Tasks for this exercise:
[1] Answer these from the load-capacity comparison text below, marking each answer (a), (b) or (c) on its own line:
(a) What does Figure 8 show?
(b) What is the test limit load for specimen JCT-300 in the positive direction?
(c) What does "Negative" represent in the table?
[2] Please extend the load-capacity comparison text below, picking up right after its final sentence.

Source document:
'''

Skeleton curve comparison

The numerical simulation loading scheme is the same as the loading scheme of the indoor foot-scale test, and the load–top displacement skeleton curves of the finite element calculation and the test are shown in Figure 8. The data indicate that the calculated skeleton curve agrees well with the test skeleton curve.

4.2.2. Nodal Load Capacity Comparison

A comparison of the numerically simulated nodal load capacity with the test nodal load capacity is shown in

Table 3. Comparison of the finite element calculation results and the test results of the bearing capacity of the specimens under cyclic loading.

Specimen Number	Load Direction	Test Limit Load/kN	Test Ultimate Bending Moment/kN·m	Displacement of Loaded End Corresponding to Ultimate Load/mm	Simulated Ultimate Loads/kN	Simulation of Ultimate Bending Moment/kN·m	Simulation of Limit Displacements/mm	Calculated Value of Ultimate Load/Experimental Value	Calculated Value of Ultimate Displacement/Experimental Value
JCT-200	Positive	250.5	450.9	20.15	246.47	443.65	12.0	0.98	0.60
	Negative	−243.6	−438.5	−15.00	−241.64	−434.95	−15.0	0.99	1.00
JCT-300	Positive	394.8	710.6	18.20	372.98	671.36	15.0	0.94	0.82
	Negative	−376.6	−677.9	−21.10	−373.44	−672.19	−15.0	0.99	0.71

Note: “Positive” in the table represents the direction in which the actuator pushes the top of the pile out for the first time, and “Negative” represents the direction in which the actuator pulls the top of the pile back.

'''

Stored data:

'''

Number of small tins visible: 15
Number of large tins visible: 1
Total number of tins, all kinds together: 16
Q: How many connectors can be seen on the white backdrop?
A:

'''

Solved problems:
[1]
(a) The load–top displacement skeleton curves of the finite element calculation and the test.
(b) 394.8 kN.
(c) The direction in which the actuator pulls the top of the pile back.

[2]
.

As shown in Table 3, the specimens in the test have greater positive shear force and bending moments than negative shear force and bending moments. When the node embedment depth is increased from 200 mm to 300 mm, the ultimate shear force and ultimate bending moment of the specimens greatly increase; among these specimens, the positive and negative ultimate shear forces and bending moments increase by 57.60% and 54.60%, respectively, with an average increase of 56.10%. The ultimate bending moment is the result of the ultimate shear multiplied by 1.8 m (the distance between the pile top loading point and the cap surface).

The nodal bearing capacity in the numerical simulation is 0.94 to 0.99 times the nodal bearing capacity in the test, which is in favorable agreement. The pile end displacement at the top of the pipe pile in the numerical simulation is 0.60 to 1.00 times the pile end displacement in the test, and there is a certain difference between the pile end displacement in the numerical simulation and the pile end displacement during the test. Overall, the numerical simulation accurately predicts the bearing capacity.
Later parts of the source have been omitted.